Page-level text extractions

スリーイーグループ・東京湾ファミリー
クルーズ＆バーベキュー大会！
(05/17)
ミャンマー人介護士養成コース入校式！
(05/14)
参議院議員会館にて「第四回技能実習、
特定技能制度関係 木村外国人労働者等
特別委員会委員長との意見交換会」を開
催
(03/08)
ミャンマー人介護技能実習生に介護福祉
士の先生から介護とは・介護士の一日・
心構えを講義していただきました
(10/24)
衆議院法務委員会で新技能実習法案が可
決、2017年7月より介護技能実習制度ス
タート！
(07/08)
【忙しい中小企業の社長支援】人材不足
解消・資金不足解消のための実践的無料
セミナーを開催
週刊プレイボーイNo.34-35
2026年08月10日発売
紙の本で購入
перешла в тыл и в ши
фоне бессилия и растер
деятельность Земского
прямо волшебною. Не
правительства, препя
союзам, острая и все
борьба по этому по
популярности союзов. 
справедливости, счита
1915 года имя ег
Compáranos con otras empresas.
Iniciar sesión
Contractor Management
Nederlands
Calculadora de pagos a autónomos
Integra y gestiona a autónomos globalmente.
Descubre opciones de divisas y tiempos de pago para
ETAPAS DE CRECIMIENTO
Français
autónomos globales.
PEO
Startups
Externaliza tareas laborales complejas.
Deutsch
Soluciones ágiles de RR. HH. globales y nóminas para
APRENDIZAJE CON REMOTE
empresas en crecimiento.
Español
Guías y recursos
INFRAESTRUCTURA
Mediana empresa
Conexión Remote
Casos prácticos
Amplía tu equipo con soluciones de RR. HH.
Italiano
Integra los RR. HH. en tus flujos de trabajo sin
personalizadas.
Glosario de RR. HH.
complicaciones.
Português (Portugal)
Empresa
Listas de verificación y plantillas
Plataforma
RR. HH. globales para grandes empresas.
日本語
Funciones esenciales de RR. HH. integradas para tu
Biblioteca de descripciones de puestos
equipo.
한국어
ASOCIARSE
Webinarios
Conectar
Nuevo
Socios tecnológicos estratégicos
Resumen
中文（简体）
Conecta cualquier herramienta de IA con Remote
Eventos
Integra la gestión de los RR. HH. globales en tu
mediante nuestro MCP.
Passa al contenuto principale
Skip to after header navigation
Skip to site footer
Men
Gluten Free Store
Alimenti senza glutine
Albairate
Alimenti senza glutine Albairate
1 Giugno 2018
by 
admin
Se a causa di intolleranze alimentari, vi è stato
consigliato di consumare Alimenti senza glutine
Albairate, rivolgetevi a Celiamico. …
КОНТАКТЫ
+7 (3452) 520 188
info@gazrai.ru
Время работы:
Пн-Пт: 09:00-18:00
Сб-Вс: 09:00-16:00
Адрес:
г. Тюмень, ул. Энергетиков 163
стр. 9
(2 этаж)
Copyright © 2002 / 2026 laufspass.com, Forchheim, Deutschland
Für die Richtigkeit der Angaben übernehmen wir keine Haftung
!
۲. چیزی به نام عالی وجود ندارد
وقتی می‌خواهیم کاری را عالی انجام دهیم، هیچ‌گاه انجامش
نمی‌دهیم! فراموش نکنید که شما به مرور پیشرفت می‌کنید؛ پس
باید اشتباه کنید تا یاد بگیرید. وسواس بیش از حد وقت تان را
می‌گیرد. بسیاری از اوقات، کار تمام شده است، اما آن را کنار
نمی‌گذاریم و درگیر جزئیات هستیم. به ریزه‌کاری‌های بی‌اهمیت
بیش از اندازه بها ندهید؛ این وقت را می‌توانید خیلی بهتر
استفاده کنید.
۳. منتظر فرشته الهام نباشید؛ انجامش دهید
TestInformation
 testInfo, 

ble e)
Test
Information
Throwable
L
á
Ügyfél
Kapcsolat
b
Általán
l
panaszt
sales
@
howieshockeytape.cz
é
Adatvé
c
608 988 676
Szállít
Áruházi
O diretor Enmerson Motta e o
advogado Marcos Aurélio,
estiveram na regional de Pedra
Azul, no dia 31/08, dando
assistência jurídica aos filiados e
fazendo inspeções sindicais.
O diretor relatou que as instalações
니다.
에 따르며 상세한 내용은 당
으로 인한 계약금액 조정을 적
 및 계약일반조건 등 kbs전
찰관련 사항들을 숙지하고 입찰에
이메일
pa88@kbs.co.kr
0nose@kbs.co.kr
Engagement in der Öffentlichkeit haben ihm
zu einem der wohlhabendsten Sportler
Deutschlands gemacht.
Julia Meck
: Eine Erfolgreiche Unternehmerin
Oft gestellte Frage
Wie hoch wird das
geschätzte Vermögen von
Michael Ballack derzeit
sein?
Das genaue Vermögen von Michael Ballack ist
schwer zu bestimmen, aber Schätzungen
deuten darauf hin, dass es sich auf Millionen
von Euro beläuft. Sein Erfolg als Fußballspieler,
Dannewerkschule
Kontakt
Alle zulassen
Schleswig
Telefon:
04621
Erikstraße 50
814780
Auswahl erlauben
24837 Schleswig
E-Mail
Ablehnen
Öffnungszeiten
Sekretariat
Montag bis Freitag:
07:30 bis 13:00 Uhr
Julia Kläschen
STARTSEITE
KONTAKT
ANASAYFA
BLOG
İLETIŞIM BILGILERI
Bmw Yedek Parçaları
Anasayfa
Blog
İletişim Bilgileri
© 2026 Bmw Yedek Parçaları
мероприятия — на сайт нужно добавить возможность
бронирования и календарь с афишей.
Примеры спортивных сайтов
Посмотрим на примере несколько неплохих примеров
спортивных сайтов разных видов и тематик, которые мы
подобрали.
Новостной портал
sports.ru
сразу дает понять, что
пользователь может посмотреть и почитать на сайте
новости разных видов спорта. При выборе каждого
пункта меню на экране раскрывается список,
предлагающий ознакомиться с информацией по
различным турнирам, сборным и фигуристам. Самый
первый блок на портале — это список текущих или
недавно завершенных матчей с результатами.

**ACTION ITEM**
Every line with "Alimenti" in it should be copied from the entries above.

**ANSWER TO THE EXERCISE**
Alimenti senza glutine
Alimenti senza glutine Albairate
consigliato di consumare Alimenti senza glutine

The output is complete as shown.